**MATERIAL FOR THIS EXERCISE**
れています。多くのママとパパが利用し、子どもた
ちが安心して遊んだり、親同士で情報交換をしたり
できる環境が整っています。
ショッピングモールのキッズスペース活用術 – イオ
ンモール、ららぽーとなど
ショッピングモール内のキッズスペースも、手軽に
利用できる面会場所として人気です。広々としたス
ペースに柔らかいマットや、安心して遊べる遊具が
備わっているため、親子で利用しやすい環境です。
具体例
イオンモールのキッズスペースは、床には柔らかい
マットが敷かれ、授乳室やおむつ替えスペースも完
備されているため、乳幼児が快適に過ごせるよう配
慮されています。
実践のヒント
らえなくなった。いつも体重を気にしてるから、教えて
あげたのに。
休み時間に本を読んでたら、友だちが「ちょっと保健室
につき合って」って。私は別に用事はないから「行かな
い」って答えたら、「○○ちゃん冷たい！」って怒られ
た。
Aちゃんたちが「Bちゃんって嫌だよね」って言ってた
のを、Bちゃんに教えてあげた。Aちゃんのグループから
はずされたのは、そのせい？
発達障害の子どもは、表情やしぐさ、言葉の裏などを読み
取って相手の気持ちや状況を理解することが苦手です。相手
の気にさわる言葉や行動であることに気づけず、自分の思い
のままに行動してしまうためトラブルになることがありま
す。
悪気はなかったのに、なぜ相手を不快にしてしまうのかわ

**TASK STATEMENT**
An exact repetition of the material above is required, from its first line through the line holding "らえなくなった。いつも体重を気にしてるから、教えて", with nothing added.

**TASK SOLUTION**
れています。多くのママとパパが利用し、子どもた
ちが安心して遊んだり、親同士で情報交換をしたり
できる環境が整っています。
ショッピングモールのキッズスペース活用術 – イオ
ンモール、ららぽーとなど
ショッピングモール内のキッズスペースも、手軽に
利用できる面会場所として人気です。広々としたス
ペースに柔らかいマットや、安心して遊べる遊具が
備わっているため、親子で利用しやすい環境です。
具体例
イオンモールのキッズスペースは、床には柔らかい
マットが敷かれ、授乳室やおむつ替えスペースも完
備されているため、乳幼児が快適に過ごせるよう配
慮されています。
実践のヒント
らえなくなった。いつも体重を気にしてるから、教えて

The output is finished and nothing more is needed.